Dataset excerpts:
***

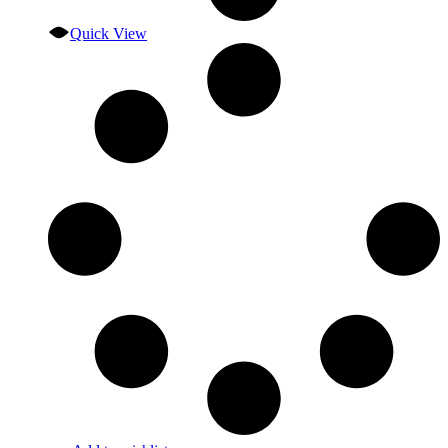
Quick View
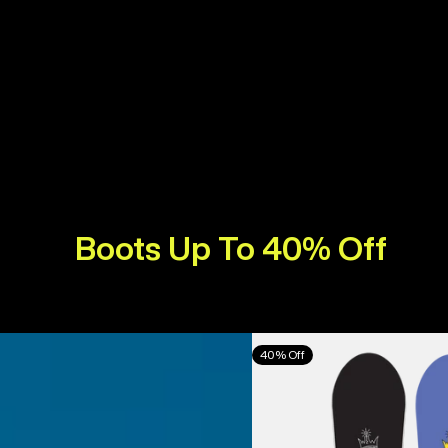
Boots Up To 40% Off
Burton
40% Off
Counterbalance
Camber
Snowboard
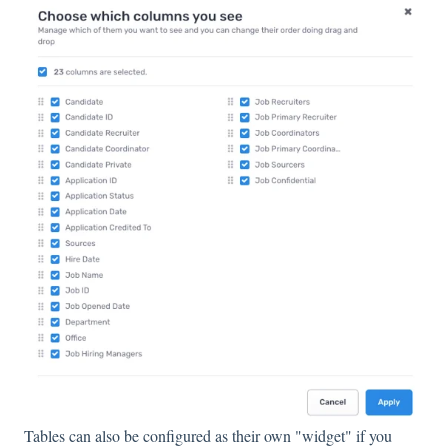
Tables can also be configured as their own "widget" if you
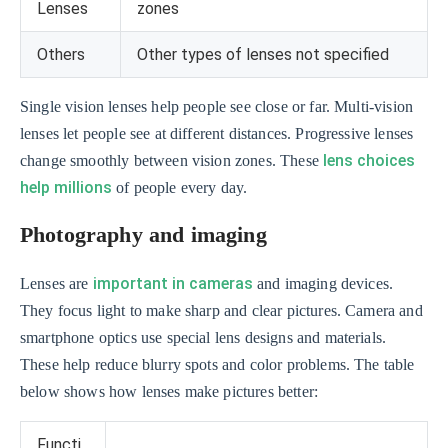
Lenses
zones
Others
Other types of lenses not specified
Single vision lenses help people see close or far. Multi-vision
lenses let people see at different distances. Progressive lenses
lens choices
change smoothly between vision zones. These
help millions
of people every day.
Photography and imaging
important in cameras
Lenses are
and imaging devices.
They focus light to make sharp and clear pictures. Camera and
smartphone optics use special lens designs and materials.
These help reduce blurry spots and color problems. The table
below shows how lenses make pictures better:
Functi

***

> Required work: Reproduce word for word the lines from the start of the records through the line containing "Tables can also", both included. Leave out the pictures.

> Result:
Quick View
Boots Up To 40% Off
Burton
40% Off
Counterbalance
Camber
Snowboard
Tables can also be configured as their own "widget" if you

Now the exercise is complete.